Monthrevenuerevenue_growth2020-01-01650NULL2020-02-01100053.82020-03-01150050

Create a view of the cleaned data for later use

CREATE VIEW orders_cleaned AS

SELECT

Order_id

Customer_id

City

Add_time

Amount

FROM (

SELECT *

Row_number () over (partition by order_id order by add_time desc) as rank

FROM orders

) t

WHERE rank=1

Requirement 4: TopN for grouping

Grouping topN is the longest SQL window function usage scenario.
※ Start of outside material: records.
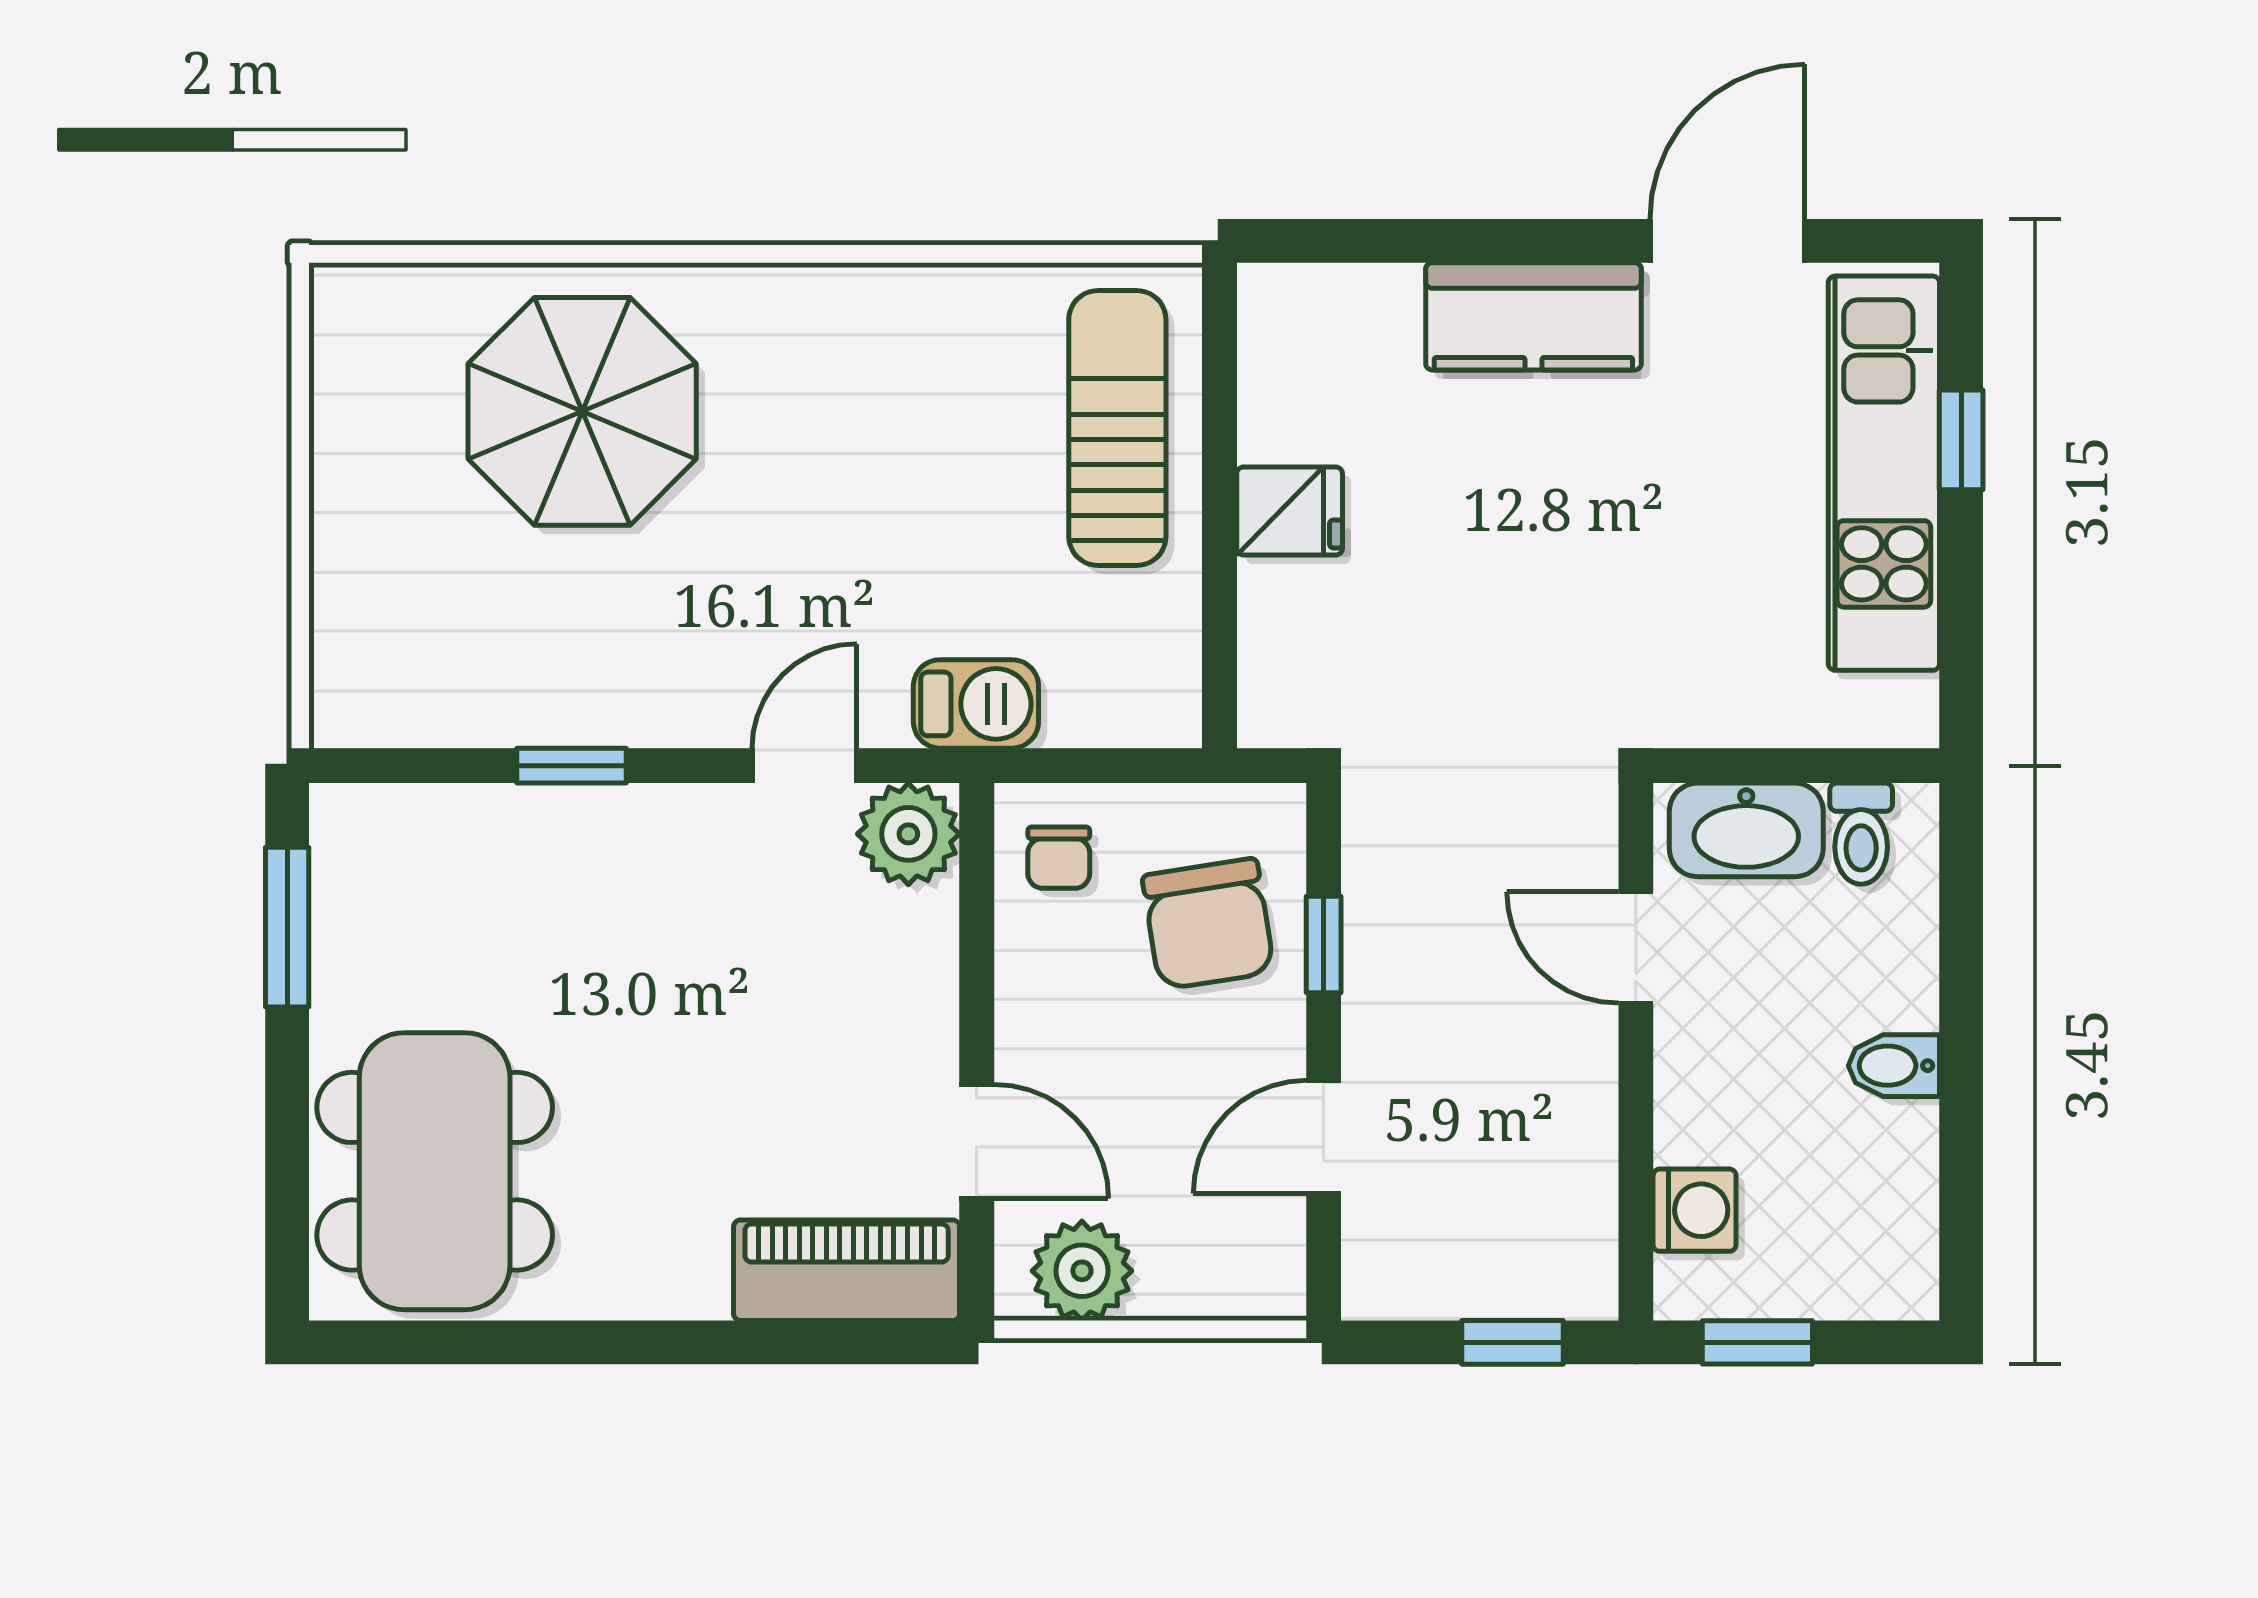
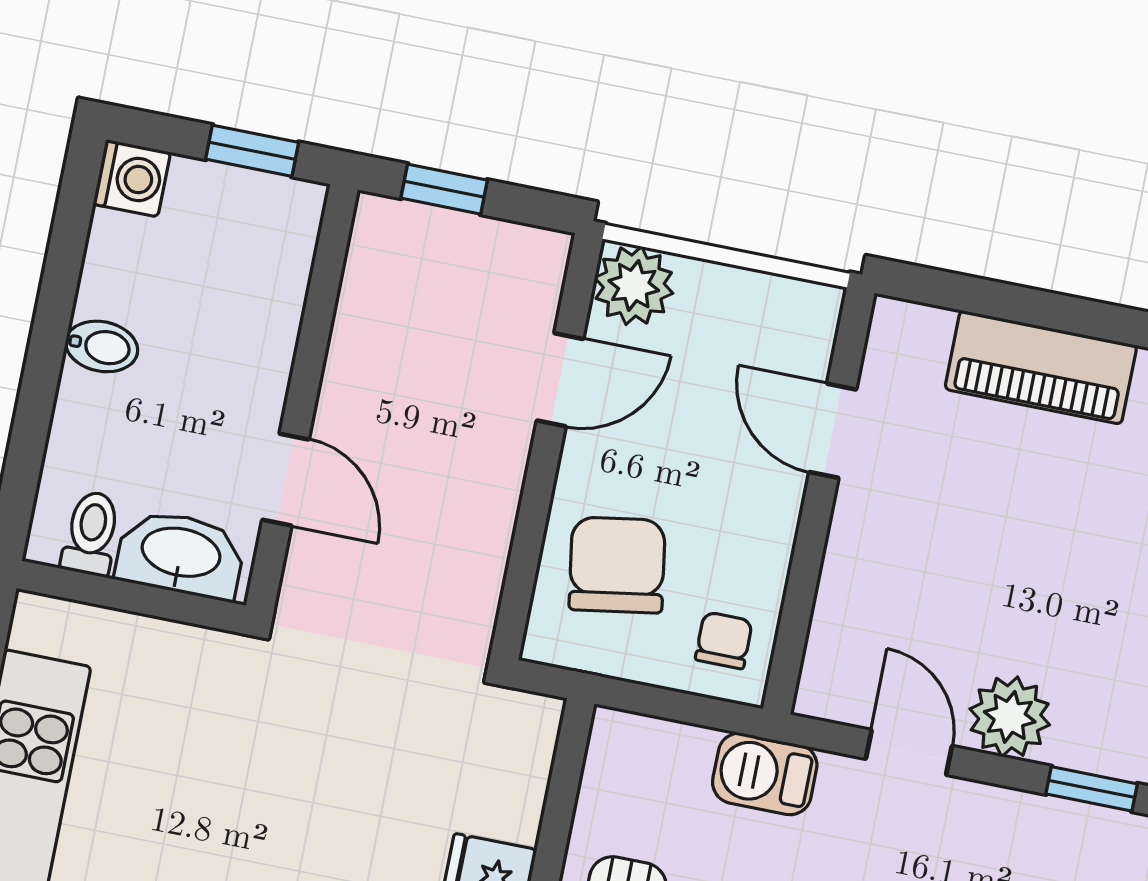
door: (804, 766) -> (909, 752), swing flipped
plant: (908, 834) -> (1010, 717), moved
window: (1324, 944) -> (530, 531), removed
washing machine: (1695, 1210) -> (132, 178), moved, turned 180
piano: (847, 1270) -> (1041, 367), moved
plant: (1082, 1271) -> (634, 286), moved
The following SQL calculates the top2 order amount for each month, as follows:

WITH orders_ranked as (

SELECT

Trunc (add_time,'MM') as month

Row_number () over (partition by trunc (add_time,'MM') order by amount desc, add_time) as rank

FROM orders_cleaned

)

SELECT

Month

Order_id

Customer_id

City

Add_time

Amount

FROM orders_ranked

WHERE rank

Welcome to subscribe "Shulou Technology Information " to get latest news, interesting things and hot topics in the IT industry, and controls the hottest and latest Internet news, technology news and IT industry trends.

*The comments in the above article only represent the author's personal views and do not represent the views and positions of this website. If you have more insights, please feel free to contribute and share.